WORK TO BE COMPLETED
Starting with the line that holds "Чанти и портмонета", repeat each line through the last one below, exactly. Pictures stay out.

INPUT MATERIAL
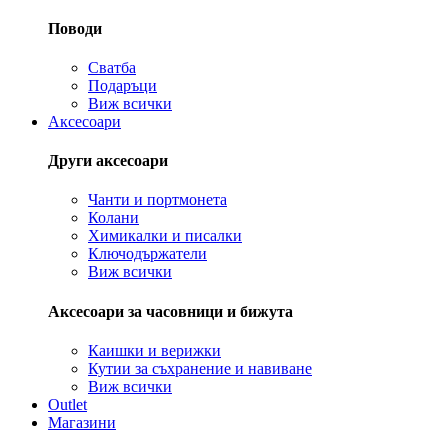
Поводи
Сватба
Подаръци
Виж всички
Аксесоари
Други аксесоари
Чанти и портмонета
Колани
Химикалки и писалки
Ключодържатели
Виж всички
Аксесоари за часовници и бижута
Каишки и верижки
Кутии за съхранение и навиване
Виж всички
Outlet
Магазини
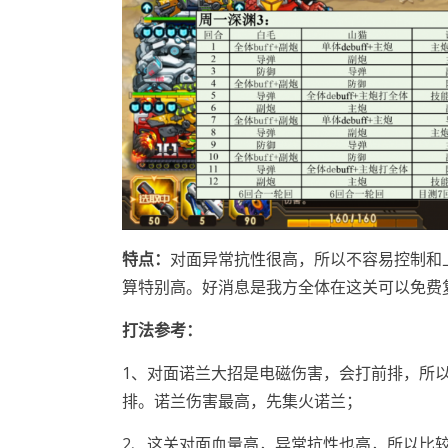
特点
：
对面异常抗性很高，所以不容易控制和
算特别高。好消息是我方全体在这关可以免费
打法参考
：
1、对面诺兰大招是电磁伤害，会打前排，所
排。诺兰伤害最高，先集火诺兰；
2、这关对面血量高，异常抗性也高，所以比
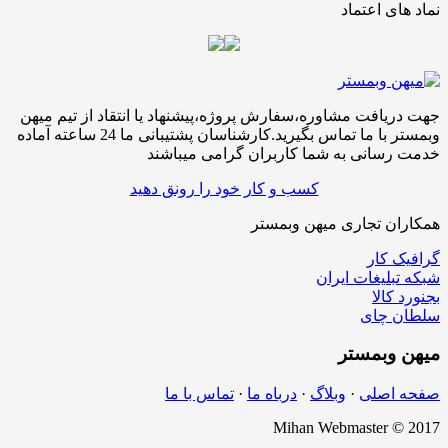
نماد های اعتماد
جهت دریافت مشاوره،سفارش پروژه،پیشنهاد یا انتقاد از تیم میهن
وبمستر با ما تماس بگیرید.کارشناسان پشتیبانی ما 24 ساعته آماده
خدمت رسانی به شما کاربران گرامی میباشند
کسب و کار خود را رونق دهید
همکاران تجاری میهن وبمستر
گرافیک کار
شبکه تبلیغات ایران
بجنورد کالا
سلطان چای
میهن
وبمستر
صفحه اصلی
·
وبلاگ
·
درباه ما
·
تماس با ما
Mihan Webmaster © 2017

WRITTEN ANSWER
Чанти и портмонета
Колани
Химикалки и писалки
Ключодържатели
Виж всички
Аксесоари за часовници и бижута
Каишки и верижки
Кутии за съхранение и навиване
Виж всички
Outlet
Магазини
特点
：
对面异常抗性很高，所以不容易控制和
算特别高。好消息是我方全体在这关可以免费
打法参考
：
1、对面诺兰大招是电磁伤害，会打前排，所
排。诺兰伤害最高，先集火诺兰；
2、这关对面血量高，异常抗性也高，所以比
نماد های اعتماد
جهت دریافت مشاوره،سفارش پروژه،پیشنهاد یا انتقاد از تیم میهن
وبمستر با ما تماس بگیرید.کارشناسان پشتیبانی ما 24 ساعته آماده
خدمت رسانی به شما کاربران گرامی میباشند
کسب و کار خود را رونق دهید
همکاران تجاری میهن وبمستر
گرافیک کار
شبکه تبلیغات ایران
بجنورد کالا
سلطان چای
میهن
وبمستر
صفحه اصلی
·
وبلاگ
·
درباه ما
·
تماس با ما
Mihan Webmaster © 2017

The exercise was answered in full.